_Отрывок со страницы:_

══════════

И хор пел «Ку-ку, ку-ку» с веселой грустью.

Над шумом, над дымом и звоном гитары смотрит на всех проволочная голова, по которой изучал Федотов законы перспективы, законы ракурса лица.

Окно открыто; на Смоленском кладбище кукует кукушка.

На дворе изломанные кусты сирени цветут все-таки.

В ТРЕХ ВЕРСТАХ ОТ ГОРОДА САНКТ-ПЕТЕРБУРГА

 
…Был этот блеск.
И это
                тогда
                       называлось Невою.
 
В. В. Маяковский

В. Белинский писал в 1844 году:

«Петербург оригинальней всех городов Америки, потому что он есть новый город в старой стране, следовательно есть новая надежда – прекрасное будущее этой страны».

Лучше всех понимали Петербург те люди, которые предвидели будущее и которых за это называли мечтателями.

Мало кто понимал Петербург.

Он заслонен был сегодняшним днем, его чиновной суетой и парадами.

Про петербургского художника Гоголь писал в ранних своих повестях:

«Он никогда не глядит вам прямо в глаза, если же глядит, то как-то мутно, неопределенно… Это происходит оттого, что он в одно и то же время видит и ваши черты, и черты какого-нибудь гипсового Геркулеса, стоящего в его комнате; или ему представляется его же собственная картина, которую он еще думает произвесть».

Но художники Петербурга к середине столетия уже научились видеть шире. Античные статуи перестали заслонять мир.

Санкт-Петербург – город великолепный, стоящий на великой реке. По Невскому проспекту ездят лаковые кареты с кучерами в красных ливреях, бегут чиновники, похожие на офицеров, а офицеры чем-то напоминают самого Николая Первого.

Но есть в столице кварталы, где не увидишь ни карет, ни расшитых золотом мундиров. В кварталах этих живут бедняки, потерявшие надежду на счастье.

Там жила и Параша, героиня поэмы Пушкина «Медный всадник».

Как, верно, помнит читатель, Параша в поэме не появляется. Только описывается место, где она жила:

 
…близехонько к волнам,
Почти у самого залива —
Забор некрашеный, да ива,
И ветхий домик…
 

Тот домик смыло наводнением в 1824 году. Значит, прошло уже почти четверть столетия.

Этот край города остался таким глухим, что туда не брались отвезти седока извозчики.

══════════

(Записи для сегментации изображений)
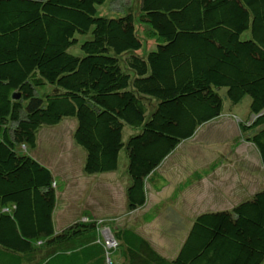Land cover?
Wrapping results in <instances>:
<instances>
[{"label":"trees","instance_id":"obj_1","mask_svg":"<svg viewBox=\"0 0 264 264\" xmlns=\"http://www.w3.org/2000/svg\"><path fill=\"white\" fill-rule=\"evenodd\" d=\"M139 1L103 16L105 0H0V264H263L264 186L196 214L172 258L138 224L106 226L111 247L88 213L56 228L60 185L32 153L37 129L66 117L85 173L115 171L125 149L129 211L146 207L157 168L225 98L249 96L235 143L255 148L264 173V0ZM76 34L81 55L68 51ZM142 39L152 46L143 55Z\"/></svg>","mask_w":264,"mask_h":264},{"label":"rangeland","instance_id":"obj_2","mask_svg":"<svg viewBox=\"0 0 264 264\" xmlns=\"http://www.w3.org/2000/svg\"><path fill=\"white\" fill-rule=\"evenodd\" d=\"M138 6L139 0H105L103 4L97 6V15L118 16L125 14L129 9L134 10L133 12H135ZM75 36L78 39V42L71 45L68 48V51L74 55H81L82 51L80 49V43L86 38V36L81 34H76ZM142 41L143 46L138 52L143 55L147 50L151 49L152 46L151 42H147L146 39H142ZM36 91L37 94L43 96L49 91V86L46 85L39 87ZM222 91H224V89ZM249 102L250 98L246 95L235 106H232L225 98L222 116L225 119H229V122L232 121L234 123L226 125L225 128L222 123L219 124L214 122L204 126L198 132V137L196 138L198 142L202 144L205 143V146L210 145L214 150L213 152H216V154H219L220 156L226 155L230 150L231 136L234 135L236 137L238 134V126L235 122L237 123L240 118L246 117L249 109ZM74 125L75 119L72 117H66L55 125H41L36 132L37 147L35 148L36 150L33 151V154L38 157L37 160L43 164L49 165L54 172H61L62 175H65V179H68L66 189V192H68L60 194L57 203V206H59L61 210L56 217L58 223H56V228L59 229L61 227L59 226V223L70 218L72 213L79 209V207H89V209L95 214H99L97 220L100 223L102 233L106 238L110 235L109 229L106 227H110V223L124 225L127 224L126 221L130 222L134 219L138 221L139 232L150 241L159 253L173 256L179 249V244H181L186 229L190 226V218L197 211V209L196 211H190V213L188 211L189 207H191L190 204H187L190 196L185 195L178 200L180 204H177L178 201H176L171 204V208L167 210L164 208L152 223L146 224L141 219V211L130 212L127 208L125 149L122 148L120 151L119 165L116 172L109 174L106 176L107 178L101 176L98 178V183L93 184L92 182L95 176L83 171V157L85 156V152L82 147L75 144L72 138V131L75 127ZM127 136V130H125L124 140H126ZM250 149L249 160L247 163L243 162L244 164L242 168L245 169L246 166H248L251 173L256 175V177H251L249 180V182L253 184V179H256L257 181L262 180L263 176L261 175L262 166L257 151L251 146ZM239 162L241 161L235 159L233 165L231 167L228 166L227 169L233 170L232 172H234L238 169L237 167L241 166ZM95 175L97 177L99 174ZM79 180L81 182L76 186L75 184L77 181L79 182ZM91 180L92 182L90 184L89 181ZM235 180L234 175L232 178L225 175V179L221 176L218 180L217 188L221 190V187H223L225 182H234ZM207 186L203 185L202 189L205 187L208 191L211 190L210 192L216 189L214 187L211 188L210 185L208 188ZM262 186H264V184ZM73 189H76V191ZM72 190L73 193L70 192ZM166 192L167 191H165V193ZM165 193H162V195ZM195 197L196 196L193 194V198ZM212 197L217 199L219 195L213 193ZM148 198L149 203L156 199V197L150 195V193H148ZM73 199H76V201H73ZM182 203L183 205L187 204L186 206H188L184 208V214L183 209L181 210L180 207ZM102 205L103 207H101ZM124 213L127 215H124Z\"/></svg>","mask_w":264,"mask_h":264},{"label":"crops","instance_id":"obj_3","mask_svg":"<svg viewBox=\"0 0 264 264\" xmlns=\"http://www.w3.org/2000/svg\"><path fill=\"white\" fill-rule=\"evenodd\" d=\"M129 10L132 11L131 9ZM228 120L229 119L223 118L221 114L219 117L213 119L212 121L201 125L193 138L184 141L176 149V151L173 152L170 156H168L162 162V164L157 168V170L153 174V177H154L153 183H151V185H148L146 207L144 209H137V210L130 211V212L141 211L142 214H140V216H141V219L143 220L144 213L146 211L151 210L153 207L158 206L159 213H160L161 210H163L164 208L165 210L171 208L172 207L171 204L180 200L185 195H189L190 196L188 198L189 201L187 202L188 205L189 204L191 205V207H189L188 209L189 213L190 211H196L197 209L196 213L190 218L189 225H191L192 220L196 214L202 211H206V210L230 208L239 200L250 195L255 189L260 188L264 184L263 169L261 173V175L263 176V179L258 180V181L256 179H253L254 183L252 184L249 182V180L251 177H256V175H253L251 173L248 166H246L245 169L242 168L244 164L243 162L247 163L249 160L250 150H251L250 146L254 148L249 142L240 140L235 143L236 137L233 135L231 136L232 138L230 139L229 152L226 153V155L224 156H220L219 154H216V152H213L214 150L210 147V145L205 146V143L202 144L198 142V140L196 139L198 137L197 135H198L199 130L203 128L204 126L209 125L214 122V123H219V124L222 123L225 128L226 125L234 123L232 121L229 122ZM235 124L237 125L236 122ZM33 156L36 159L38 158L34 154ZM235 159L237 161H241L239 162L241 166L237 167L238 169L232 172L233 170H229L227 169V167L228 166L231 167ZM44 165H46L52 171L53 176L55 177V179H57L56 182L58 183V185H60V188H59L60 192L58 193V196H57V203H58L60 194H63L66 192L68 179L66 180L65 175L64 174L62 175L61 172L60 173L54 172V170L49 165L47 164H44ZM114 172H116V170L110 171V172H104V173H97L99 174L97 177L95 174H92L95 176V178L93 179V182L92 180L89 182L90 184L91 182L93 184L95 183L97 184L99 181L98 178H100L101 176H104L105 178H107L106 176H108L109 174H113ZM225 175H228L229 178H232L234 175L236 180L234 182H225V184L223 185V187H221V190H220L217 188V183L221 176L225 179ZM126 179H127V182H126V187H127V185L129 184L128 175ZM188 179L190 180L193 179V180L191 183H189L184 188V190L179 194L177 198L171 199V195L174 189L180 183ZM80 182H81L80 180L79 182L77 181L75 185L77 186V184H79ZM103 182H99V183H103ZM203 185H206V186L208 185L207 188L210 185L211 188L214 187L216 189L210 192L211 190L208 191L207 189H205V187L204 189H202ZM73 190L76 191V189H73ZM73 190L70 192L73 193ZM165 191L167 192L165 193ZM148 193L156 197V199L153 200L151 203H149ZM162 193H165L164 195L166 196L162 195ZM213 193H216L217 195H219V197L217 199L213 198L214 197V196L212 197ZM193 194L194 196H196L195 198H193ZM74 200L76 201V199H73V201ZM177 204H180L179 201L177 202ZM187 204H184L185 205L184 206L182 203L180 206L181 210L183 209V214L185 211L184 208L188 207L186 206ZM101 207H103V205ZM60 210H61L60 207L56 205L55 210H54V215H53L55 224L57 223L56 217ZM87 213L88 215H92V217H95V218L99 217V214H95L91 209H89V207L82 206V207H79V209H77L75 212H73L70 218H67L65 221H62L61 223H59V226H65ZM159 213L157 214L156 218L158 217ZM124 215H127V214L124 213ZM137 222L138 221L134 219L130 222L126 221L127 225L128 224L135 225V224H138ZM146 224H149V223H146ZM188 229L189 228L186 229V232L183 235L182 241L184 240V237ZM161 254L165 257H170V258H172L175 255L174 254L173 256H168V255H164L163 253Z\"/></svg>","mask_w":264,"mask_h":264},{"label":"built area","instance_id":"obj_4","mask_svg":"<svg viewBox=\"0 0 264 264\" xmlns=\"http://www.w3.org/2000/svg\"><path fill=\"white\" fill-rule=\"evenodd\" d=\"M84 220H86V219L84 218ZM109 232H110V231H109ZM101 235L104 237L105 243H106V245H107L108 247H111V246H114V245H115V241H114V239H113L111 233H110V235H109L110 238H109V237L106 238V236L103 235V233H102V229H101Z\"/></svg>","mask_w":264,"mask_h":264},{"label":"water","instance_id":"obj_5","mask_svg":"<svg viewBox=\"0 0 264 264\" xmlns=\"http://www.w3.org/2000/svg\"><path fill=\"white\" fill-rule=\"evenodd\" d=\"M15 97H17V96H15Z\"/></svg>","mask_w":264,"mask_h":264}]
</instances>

══════════

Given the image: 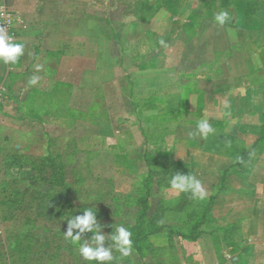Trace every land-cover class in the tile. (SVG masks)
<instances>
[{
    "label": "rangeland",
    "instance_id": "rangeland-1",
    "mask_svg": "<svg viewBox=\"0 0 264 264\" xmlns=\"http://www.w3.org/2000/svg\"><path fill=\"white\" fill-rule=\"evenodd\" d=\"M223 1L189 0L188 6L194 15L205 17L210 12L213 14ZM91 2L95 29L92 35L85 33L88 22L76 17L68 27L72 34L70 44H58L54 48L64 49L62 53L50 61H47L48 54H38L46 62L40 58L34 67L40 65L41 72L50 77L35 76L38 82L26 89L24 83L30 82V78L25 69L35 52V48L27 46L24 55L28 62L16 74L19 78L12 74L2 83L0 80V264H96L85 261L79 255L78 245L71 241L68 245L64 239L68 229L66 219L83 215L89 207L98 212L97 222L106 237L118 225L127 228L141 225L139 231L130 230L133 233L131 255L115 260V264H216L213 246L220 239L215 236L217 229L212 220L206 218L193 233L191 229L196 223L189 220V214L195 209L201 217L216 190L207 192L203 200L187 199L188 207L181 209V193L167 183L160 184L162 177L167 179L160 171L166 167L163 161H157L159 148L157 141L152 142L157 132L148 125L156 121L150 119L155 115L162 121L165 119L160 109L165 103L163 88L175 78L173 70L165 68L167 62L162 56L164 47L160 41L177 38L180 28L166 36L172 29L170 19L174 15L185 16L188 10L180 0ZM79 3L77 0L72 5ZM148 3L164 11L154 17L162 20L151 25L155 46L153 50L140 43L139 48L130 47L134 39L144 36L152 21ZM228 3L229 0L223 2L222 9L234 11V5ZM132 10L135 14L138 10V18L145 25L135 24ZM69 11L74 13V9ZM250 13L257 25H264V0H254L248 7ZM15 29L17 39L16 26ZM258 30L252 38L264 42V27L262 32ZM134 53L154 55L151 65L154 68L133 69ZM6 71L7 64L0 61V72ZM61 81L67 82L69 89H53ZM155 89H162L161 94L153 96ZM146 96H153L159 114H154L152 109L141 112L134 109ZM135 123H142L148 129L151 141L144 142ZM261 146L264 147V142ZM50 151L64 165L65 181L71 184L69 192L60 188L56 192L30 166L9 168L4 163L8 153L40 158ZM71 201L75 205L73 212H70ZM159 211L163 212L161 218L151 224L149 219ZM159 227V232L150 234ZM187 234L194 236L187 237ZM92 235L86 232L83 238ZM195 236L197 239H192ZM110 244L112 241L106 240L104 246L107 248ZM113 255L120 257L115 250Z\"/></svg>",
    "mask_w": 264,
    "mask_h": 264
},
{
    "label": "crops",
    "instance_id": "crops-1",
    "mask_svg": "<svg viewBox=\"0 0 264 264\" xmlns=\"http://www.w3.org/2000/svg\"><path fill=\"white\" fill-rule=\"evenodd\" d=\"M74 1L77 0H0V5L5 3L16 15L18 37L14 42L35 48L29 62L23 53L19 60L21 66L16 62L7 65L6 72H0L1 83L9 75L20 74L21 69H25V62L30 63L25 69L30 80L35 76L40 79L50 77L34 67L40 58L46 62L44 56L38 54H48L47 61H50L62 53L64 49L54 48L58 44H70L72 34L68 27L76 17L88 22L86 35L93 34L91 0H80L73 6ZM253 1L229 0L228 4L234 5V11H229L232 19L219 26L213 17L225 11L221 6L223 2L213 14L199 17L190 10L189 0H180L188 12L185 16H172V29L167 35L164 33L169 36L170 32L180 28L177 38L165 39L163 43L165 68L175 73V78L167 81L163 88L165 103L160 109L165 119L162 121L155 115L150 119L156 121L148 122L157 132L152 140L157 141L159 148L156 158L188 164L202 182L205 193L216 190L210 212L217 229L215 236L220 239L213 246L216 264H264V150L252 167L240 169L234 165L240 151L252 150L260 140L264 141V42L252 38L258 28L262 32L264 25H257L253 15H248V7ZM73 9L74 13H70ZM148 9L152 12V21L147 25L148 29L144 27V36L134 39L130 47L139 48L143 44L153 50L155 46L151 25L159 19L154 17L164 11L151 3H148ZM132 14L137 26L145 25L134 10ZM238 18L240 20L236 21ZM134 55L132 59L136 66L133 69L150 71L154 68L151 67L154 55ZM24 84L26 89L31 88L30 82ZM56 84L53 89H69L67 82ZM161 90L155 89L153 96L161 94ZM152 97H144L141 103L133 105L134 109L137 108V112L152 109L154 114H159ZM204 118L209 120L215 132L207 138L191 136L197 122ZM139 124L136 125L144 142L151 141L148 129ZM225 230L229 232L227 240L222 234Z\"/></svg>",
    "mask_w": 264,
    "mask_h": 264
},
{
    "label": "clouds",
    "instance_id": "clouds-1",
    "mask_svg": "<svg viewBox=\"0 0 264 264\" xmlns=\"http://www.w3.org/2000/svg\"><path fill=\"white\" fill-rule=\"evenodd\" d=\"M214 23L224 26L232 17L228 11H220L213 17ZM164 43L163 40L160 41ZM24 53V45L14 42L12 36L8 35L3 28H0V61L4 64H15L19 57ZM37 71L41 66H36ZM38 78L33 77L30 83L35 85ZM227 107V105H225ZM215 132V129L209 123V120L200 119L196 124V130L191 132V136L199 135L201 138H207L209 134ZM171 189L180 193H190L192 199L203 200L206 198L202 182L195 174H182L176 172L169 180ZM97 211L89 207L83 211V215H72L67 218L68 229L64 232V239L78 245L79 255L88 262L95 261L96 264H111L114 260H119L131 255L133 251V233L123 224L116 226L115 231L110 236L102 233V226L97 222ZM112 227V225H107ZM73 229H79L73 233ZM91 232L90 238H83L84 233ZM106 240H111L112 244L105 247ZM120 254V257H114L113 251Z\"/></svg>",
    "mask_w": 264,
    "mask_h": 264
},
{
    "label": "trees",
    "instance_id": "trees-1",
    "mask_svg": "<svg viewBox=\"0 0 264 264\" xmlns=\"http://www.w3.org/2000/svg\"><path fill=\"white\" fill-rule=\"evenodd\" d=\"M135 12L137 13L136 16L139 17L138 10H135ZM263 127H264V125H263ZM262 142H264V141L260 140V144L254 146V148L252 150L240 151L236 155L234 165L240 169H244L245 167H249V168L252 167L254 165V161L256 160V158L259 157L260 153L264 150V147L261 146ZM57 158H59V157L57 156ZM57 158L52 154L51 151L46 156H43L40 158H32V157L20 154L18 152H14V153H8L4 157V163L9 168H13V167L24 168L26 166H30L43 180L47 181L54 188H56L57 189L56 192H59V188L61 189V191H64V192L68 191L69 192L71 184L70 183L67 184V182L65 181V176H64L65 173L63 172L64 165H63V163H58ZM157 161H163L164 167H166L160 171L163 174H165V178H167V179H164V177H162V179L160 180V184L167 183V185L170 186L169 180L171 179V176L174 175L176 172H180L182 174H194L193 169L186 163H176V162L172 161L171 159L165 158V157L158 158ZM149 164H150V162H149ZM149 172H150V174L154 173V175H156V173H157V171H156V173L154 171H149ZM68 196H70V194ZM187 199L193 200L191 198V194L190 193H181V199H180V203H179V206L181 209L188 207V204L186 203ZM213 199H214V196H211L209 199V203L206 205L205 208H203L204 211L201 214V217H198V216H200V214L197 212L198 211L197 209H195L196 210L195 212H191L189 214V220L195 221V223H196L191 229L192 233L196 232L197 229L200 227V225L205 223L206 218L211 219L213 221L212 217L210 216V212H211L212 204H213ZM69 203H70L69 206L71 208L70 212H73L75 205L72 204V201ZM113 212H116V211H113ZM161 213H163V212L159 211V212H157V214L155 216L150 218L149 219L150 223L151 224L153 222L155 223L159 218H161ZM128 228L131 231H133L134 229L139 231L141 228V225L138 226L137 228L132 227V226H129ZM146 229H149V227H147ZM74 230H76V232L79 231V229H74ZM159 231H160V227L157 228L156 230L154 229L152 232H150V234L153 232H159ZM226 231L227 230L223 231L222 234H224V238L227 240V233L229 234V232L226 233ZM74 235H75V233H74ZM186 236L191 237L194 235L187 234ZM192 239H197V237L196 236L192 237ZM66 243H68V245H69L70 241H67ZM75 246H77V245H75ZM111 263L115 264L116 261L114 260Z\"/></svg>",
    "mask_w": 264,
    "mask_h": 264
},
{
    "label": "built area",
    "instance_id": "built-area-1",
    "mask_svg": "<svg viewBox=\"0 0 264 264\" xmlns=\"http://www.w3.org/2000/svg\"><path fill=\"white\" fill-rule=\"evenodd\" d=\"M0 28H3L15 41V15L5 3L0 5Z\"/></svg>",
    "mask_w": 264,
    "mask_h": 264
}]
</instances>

══════════

_Задания:_
[a] Ответьте по отрывку на вопросы ниже, пометив ответы так же, как вопросы.
(i) В каком году писал Белинский приведенные в отрывке слова о Петербурге?
(ii) Какая птица кукует на Смоленском кладбище?
(iii) В каком году наводнением смыло домик?
[b] Продублируйте дословно фрагмент отрывка от слов «В. В. Маяковский» до слов «суетой и парадами.».
[c] Перескажите короче абзац отрывка, начинающийся словами «Санкт-Петербург – город великолепный», сохранив его основные факты.

_Ответы к заданиям:_
[a]
(i) В 1844 году.
(ii) Кукушка.
(iii) В 1824 году.

[b]
В. В. Маяковский

В. Белинский писал в 1844 году:

«Петербург оригинальней всех городов Америки, потому что он есть новый город в старой стране, следовательно есть новая надежда – прекрасное будущее этой страны».

Лучше всех понимали Петербург те люди, которые предвидели будущее и которых за это называли мечтателями.

Мало кто понимал Петербург.

Он заслонен был сегодняшним днем, его чиновной суетой и парадами.

[c] Петербург — великолепный город на великой реке. По Невскому проспекту ездят лаковые кареты с кучерами в красных ливреях и бегут чиновники, похожие на офицеров. Офицеры же напоминают Николая Первого.